The Republic of AtCoder has N cities and M roads.

The cities are numbered 1 through N, and the roads are numbered 1 through M. Road i connects City A_i and City B_i bidirectionally.

There is a rush hour in the country that peaks at time 0. If you start going through Road i at time t, it will take C_i+ \left\lfloor \frac{D_i}{t+1} \right\rfloor time units to reach the other end. (\lfloor x\rfloor denotes the largest integer not exceeding x.)

Takahashi is planning to depart City 1 at time 0 or some integer time later and head to City N.

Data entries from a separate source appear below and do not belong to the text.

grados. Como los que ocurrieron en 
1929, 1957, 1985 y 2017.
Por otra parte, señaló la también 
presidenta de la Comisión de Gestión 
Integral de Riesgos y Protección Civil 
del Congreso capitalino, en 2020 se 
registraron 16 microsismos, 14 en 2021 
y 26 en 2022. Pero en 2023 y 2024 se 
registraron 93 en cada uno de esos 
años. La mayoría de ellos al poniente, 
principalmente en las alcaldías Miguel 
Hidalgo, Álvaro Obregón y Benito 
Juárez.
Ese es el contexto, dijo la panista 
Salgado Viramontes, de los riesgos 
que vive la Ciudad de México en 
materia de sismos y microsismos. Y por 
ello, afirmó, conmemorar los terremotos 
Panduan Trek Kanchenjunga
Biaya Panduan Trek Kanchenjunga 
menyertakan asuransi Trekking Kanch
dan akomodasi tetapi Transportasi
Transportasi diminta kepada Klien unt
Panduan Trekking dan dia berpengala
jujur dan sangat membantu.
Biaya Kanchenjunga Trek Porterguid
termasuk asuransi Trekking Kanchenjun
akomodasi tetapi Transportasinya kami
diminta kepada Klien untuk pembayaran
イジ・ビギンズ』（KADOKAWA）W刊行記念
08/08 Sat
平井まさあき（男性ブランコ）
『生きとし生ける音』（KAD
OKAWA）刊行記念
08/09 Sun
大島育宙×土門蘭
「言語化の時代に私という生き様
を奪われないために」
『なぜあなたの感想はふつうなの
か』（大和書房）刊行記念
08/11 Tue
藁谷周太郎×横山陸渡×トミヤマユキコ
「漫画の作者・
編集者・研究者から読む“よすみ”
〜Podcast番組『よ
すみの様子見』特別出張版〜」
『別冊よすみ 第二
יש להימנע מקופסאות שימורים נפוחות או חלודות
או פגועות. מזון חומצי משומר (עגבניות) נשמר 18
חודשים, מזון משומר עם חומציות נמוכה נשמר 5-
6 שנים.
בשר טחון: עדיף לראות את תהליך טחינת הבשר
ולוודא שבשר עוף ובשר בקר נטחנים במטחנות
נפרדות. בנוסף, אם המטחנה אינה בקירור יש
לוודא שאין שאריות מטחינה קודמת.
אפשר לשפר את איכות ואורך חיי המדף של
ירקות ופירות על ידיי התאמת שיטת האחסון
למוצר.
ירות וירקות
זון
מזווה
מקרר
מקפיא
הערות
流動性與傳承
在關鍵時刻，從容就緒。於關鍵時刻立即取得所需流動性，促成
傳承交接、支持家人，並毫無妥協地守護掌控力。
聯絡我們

Print the earliest time when Takahashi can reach City N if he can stay in each city for an integer number of time units. It can be proved that the answer is an integer under the Constraints of this problem.

If City N is unreachable, print -1 instead.

Constraints

• 2 \leq N \leq 10^5
• 0 \leq M \leq 10^5
• 1 \leq A_i,B_i \leq N
• 0 \leq C_i,D_i \leq 10^9
• All values in input are integers.

Sample Input 1

2 1
1 2 2 3

Sample Output 1

4

We will first stay in City 1 until time 1. Then, at time 1, we will start going through Road 1, which will take 2+\left\lfloor \frac{3}{1+1} \right\rfloor = 3 time units before reaching City 2 at time 4.

It is impossible to reach City 2 earlier than time 4.

Sample Input 2

2 3
1 2 2 3
1 2 2 1
1 1 1 1

Sample Output 2

3

There may be multiple roads connecting the same pair of cities, and a road going from a city to the same city.

Sample Input 3

4 2
1 2 3 4
3 4 5 6

Sample Output 3

-1

There may be no path from City 1 to City N.

Sample Input 4

6 9
1 1 0 0
1 3 1 2
1 5 2 3
5 2 16 5
2 6 1 10
3 4 3 4
3 5 3 10
5 6 1 100
4 2 0 110

Sample Output 4

20